[Python-ideas] Fast sum() for non-numbers - why so much worries?

Joshua Landau joshua at landau.ws
Thu Jul 11 05:29:54 CEST 2013


On 11 July 2013 04:05, Joshua Landau <joshua at landau.ws> wrote:
> On 11 July 2013 03:36, Steven D'Aprano <steve at pearwood.info> wrote:
>> E.g. I have a DSL where = reassigns to a data structure, += appends to an
>> existing one, and + is not defined at all. You can say "x += value" but not
>> "x = x + value". It makes sense in context. As I said, I am prepared to
>> consider that the right answer to this is "well don't call sum on your data
>> structure then", but it is a change in behaviour, not just an optimization.
>
> That is... really quite a good argument. I think I may have to think
> on that final point, but you've probably just about won it.
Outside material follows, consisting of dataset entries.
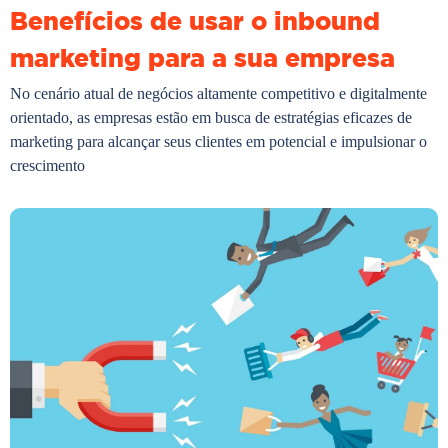
Benefícios de usar o inbound
marketing para a sua empresa
No cenário atual de negócios altamente competitivo e digitalmente
orientado, as empresas estão em busca de estratégias eficazes de
marketing para alcançar seus clientes em potencial e impulsionar o
crescimento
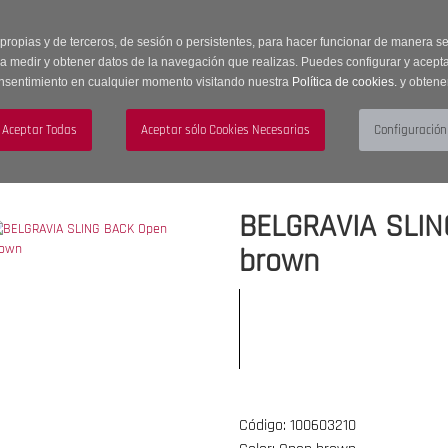
 horas | Envíos Gratuitos a península | 20% de descuento en Sección OUTLET c
 propias y de terceros, de sesión o persistentes, para hacer funcionar de manera 
ra medir y obtener datos de la navegación que realizas. Puedes configurar y acepta
nsentimiento en cualquier momento visitando nuestra
Política de cookies.
y obtene
UJER
HOMBRE
ACCESORIOS
BELGRAVIA SLIN
brown
Código: 100603210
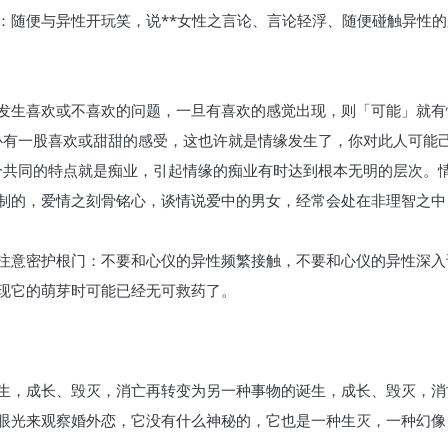
：随便与异性开玩笑，说**女性之言论、言论轻浮、随便碰触异性的
发生喜欢或不喜欢的问题，一旦有喜欢的感觉出现，则「可能」就有
内心有一股喜欢或甜甜的感受，这也许就是情缘发生了，你对此人可能
一个共同的特点就是痴业，引起情缘的痴业有时达到根本无明的层次。
制的，爱情之刻骨铭心，谈情说爱中的男女，经常会处在非理智之中
注意密护根门：不要和心仪的异性频繁接触，不要和心仪的异性深入
现它的萌芽时可能已经无可救药了。
生，成长、毁灭，消亡再转变为另一种事物的诞生，成长、毁灭，消
眼光来观察婚外恋，它没有什么神秘的，它也是一种生灭，一种幻像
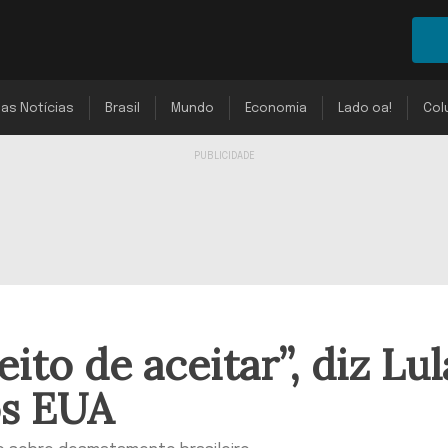
mas Notícias
Brasil
Mundo
Economia
Lado oa!
Col
ito de aceitar”, diz Lul
os EUA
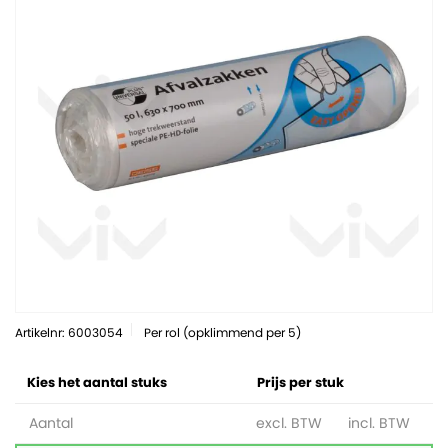
Artikelnr: 6003054
Per rol (opklimmend per 5)
Kies het aantal stuks
Prijs per stuk
Aantal
excl. BTW
incl. BTW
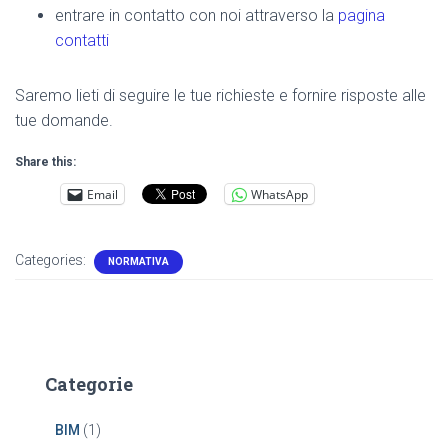
entrare in contatto con noi attraverso la
pagina
contatti
Saremo lieti di seguire le tue richieste e fornire risposte alle
tue domande.
Share this:
Email
WhatsApp
Categories:
NORMATIVA
Categorie
BIM
(1)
Why didn't
> you just say this from the start?

This was so close to winning me over, but think about this:

1) __iadd__ is always, for working classes, an inplace __add__. The
fact that some classes miss out one, the other or both is irrelevant
to this.

2) The new sum requires __add__ for step 1. Hence you *couldn't* sum
the DSLs. I think you would have to write a class which cheats for the
first step, but I'm not sure that that is any better than broken code. I can
at least assure you there are exactly 0 instances of this in the wild as of
now.

3) Things that have __add__ but not __iadd__ experience no behaviour
change, so the inverse of the DSLs don't change anything either.